● Text provided:
begin
His starting point is a quite simple observation : the Right seems to be right, but it fails, and nowadays, it fails hard. It is also not a doctrinally unified movement, and each chapel fights one another. Why is that ? If there is so much division, what unites it ? Does the Right even exist ? Some say it does not. Mérel thinks it does, and tries to identify its essence, in order to offer us a proper and intellectually effective typology of the Right and Left.
The distinction between Right and Left wings is fundamentally Right-winged because, even if born in a Left-winged context [the French Revolution], it signifies an intemporal, metaphysical caesura. Any doctrine that admits the existence of a natural order of things, that men did not create, to which their subjectivity has the vocation to conform to, is Right-winged […] Any political doctrine that denies the existence of a natural order of things, of a human nature, of a Creator, is Left-winged. This doctrine gives a freedom seen as perfect by essence the task of defining, and even creating men, of creating order, in order to reach a purely terrestrial bliss.2
Such is the base of another reason why his work can be interesting. Instead of neglecting non-Christians by using a narrow definition of the Right (for example, unlike lots of Christians who like to oversimplify things, he says that “even Nietzsche, for whom force makes the law, is a man of the Right since, despite his subjectivist pretention to create values, he recognizes that Life is what gives their value to values, and therefore has to be recognized as the supreme value”), he gives reasons for the formation of a greater, inclusive front, without making any concession whatsoever.
It is tied to one key element of his political, and even metaphysical doctrine which may seem to be a detail. In a purely thomistic fashion, he says that Politics is of the natural order, and the natural order has its own consistency, that ought to be respected and cultivated, both for itself and for grace to better fructify. Gratia non tollit naturam3. Taking the Catholic doctrine on the natural order seriously, he recalls the substance and implications of the forgotten condemnations of jansenism4, fideism, traditionalism5 and modernism6, and opposes what he sees as a common element in those heresies, which he calls, like some other forgotten but oh-so pertinent thinkers7, “supernaturalism”, which can only conceive the intromission of the supernatural (i.e., grace) within the natural order as something conflictual.
end
● Data shown:
begin
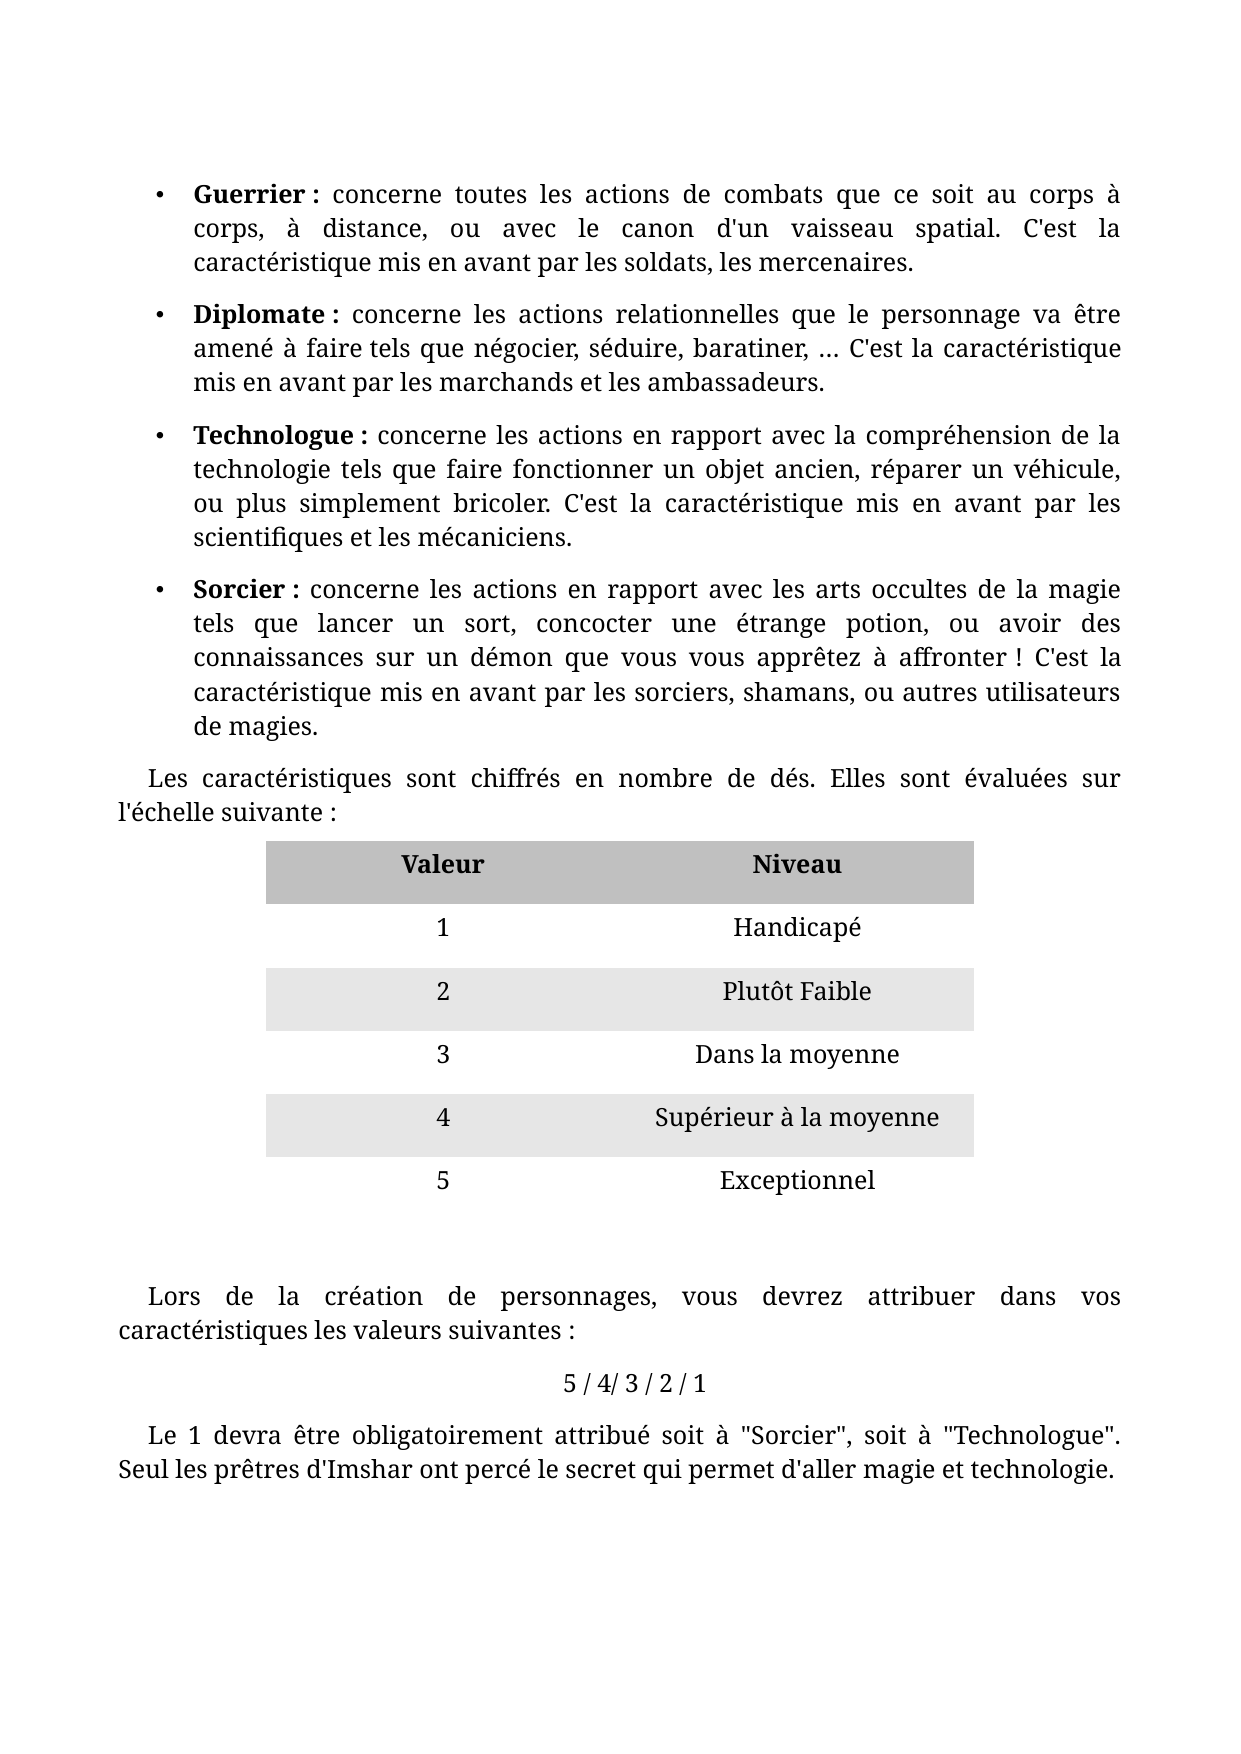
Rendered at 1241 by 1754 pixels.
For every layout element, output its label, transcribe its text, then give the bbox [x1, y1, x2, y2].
end
● Exercises:
1. From the passage on Right and Left, return the span from "It is tied to" to "as something conflictual." word for word.
2. In the passage on Right and Left, what name does Mérel give to the common element in jansenism, fideism, traditionalism and modernism?

● Written answers:
1.
It is tied to one key element of his political, and even metaphysical doctrine which may seem to be a detail. In a purely thomistic fashion, he says that Politics is of the natural order, and the natural order has its own consistency, that ought to be respected and cultivated, both for itself and for grace to better fructify. Gratia non tollit naturam3. Taking the Catholic doctrine on the natural order seriously, he recalls the substance and implications of the forgotten condemnations of jansenism4, fideism, traditionalism5 and modernism6, and opposes what he sees as a common element in those heresies, which he calls, like some other forgotten but oh-so pertinent thinkers7, “supernaturalism”, which can only conceive the intromission of the supernatural (i.e., grace) within the natural order as something conflictual.

2. Supernaturalism.